Thursday 20 May 2010

Floating Islands

My main reason for being in Puno is to catch the train out of here. But as well as that, there are the floating islands, a few Inca sites and the town itself, which is apparently rather pleasant.

Unfortunately for me, shortly after arriving yesterday, I succumbed to an unusually violent and prolonged attack of the shits. During the night it was accompanied by some truly spectacular vomiting. I was cold, depressed, afraid and alone. It was the furthest I've felt from home since I left. I had been looking forward to a busy day of sight seeing today, snapping away at my leisure. Now it seems my enduring memory of Puno will be this image;

Thanks to the Loperamide, I was able to get through the morning in one piece, though admittedly without leaving my bed. I signed up for a tour to the islands leaving at 4pm, and decided to have a scope around town in the meantime. I popped over to the pharmacy to stock up on preventative measures, but found the sun and the heat too much, so retreated once more.

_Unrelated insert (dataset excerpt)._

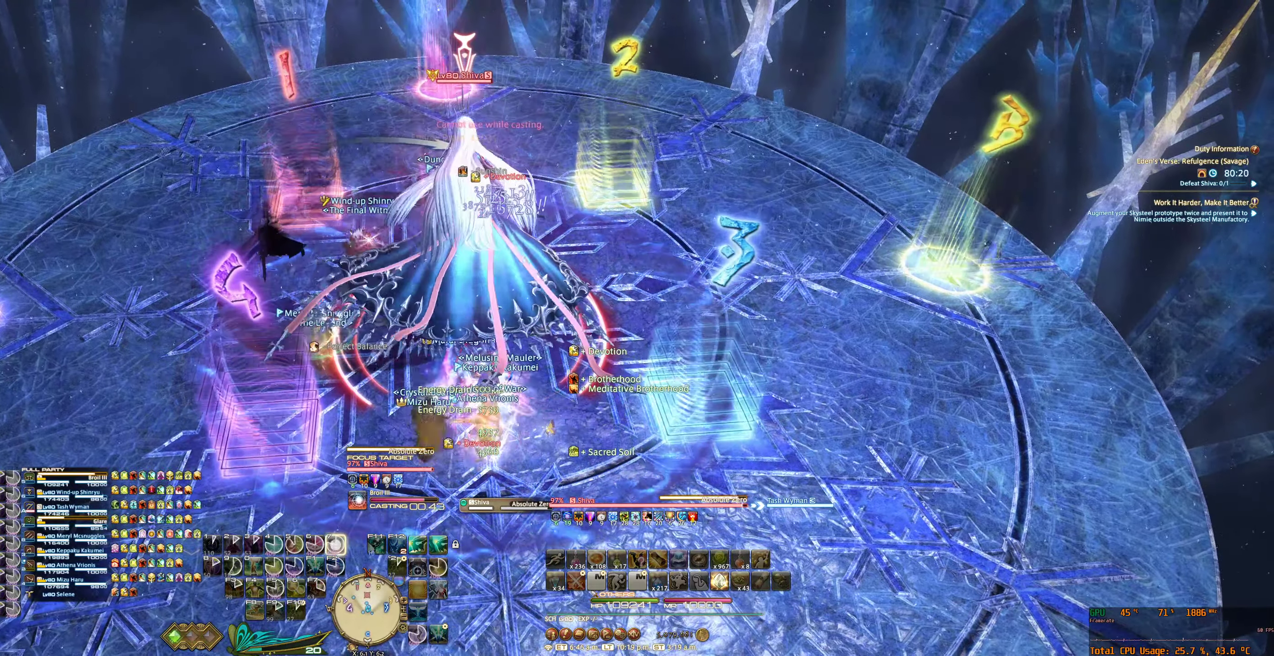
{"keys": ["1"], "mouse": ["right"], "events": [[33, "7", "down"], [100, "7", "up"], [200, "7", "down"], [267, "7", "up"], [367, "7", "down"], [434, "7", "up"]]}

By half three, when they came to get me for the tour, the day itself had taken a turn for the worse. Gone were the clear skies and bright sunlight. Now it was cold, windy and dark. Not exactly perfect conditions for what I had in mind.

About 2,000 Uros people still live on the famous floating islands. The islands themselves are made of layers of reeds, anchored to the lake bed with ropes and sticks. They need constant replenishing as the reeds underneath rot away. Their houses are made of reeds, their boats too. They even eat the stuff.

There are a few issues with the Uros and the impact of tourism. We are invited into a house on one of the islands and flogged some hand woven fabrics (how can we resist)? The men of the village are struggling to secure one of the anchors in the wind. We rush out and help, tug of war style. Meanwhile it has begun pissing it down. Taking pictures is impossible in these conditions. And I can't photograph the people because they're all inside their crazy little houses.

It is a remarkable way of life and an incredible place. I can't help but wish I'd been able to come out earlier in the day when it was nicer, but I guess God had other plans. Having consumed nothing more than a powerade, some pringles and a small packet of boiled sweets in the last thirty hours, I'm kind of hoping he lays off of me tonight.